Until then, I promise you, with all the loyalty in my heart, I’ll stay right here so you can find me. I'll be next to the rock with your name on it, waiting for you.

for my best friend gweenie


----------



## Sherush (Jan 12, 2008)

I am soo sorry for your loss.








Gweenie


----------



## midnight804 (Jun 13, 2008)

that stinks! so sorry for your loss


----------



## LadyHawk (Jan 19, 2005)

Oh my - I too am So very sorry - I will say a special prayer for Dublin to meet her at the bridge and show her where all the good toys are kept. 
May you find peace.
I am so So very sorry- I know your pain all too well.
RIP sweet Gweenie RIP


----------



## namemyne (Jan 26, 2004)

I am SO sorry for your loss. We all know your pain and I know we all cry with you. One day we will all meet at the bridge and be running free together. 
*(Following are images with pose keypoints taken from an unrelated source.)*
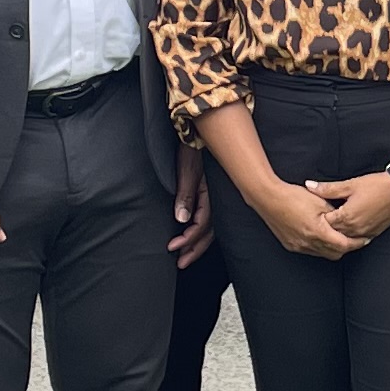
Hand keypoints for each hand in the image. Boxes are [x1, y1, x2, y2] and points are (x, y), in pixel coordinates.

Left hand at [170, 144, 212, 266]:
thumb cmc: (193, 146)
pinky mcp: (212, 193)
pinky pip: (210, 216)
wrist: (203, 128)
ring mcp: (216, 196)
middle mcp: (216, 198)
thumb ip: (185, 195)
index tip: (172, 248)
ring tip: (186, 255)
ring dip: (198, 242)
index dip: (187, 239)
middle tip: (181, 262)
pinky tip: (196, 234)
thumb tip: (181, 220)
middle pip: (209, 231)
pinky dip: (202, 229)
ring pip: (211, 226)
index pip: (201, 225)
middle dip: (194, 249)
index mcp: (211, 194)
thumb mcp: (187, 170)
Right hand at [269, 173, 387, 256]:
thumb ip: (334, 214)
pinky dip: (319, 246)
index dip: (357, 243)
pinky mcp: (291, 245)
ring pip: (322, 254)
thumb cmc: (292, 196)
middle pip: (335, 253)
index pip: (344, 245)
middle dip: (346, 248)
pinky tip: (320, 236)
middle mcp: (308, 243)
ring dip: (332, 248)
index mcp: (318, 232)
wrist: (268, 198)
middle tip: (354, 238)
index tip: (364, 238)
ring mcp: (299, 246)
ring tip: (337, 236)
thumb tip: (344, 220)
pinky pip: (310, 251)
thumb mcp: (319, 201)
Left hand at [303, 169, 389, 247]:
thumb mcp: (350, 185)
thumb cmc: (377, 185)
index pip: (324, 223)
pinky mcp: (373, 234)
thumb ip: (328, 188)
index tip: (310, 214)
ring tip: (329, 229)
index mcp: (346, 217)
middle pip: (333, 234)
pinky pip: (357, 241)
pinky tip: (346, 232)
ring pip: (344, 240)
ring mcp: (364, 233)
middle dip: (324, 229)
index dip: (317, 218)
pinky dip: (350, 238)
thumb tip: (309, 186)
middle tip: (315, 224)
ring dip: (337, 235)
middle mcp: (354, 229)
Just know that you shared a bond that only you can share together. Our hearts are with you in your time of rememberance.


----------



## Crabtree (Jan 6, 2006)

Your tribute to gweenie is heartfelt. I shed a tear for you.
I'm so sorry for your loss.
R.I.P. sweet Gweenie


----------



## SunCzarina (Nov 24, 2000)

Very heartfelt story, I am so sorry for your loss.


----------



## GSDTrain (Apr 21, 2008)

i am so sorry to hear about you rloss


----------



## k9sarneko (Jan 31, 2007)

I am so very sorry for your loss.


----------



## BJDimock (Sep 14, 2008)

May All of your family find peace in the love that remains forever.


----------



## ElviGlass (Oct 1, 2008)

Gosh. I am so sorry for your loss. 








Gweenie.


----------



## elsie (Aug 22, 2001)




----------



## RebelGSD (Mar 20, 2008)

This is so sad. I am very sorry for your loss.


----------



## littledmc17 (Apr 9, 2008)

I can't stop crying
it is heart wrenching
I am so sorry for your loss


----------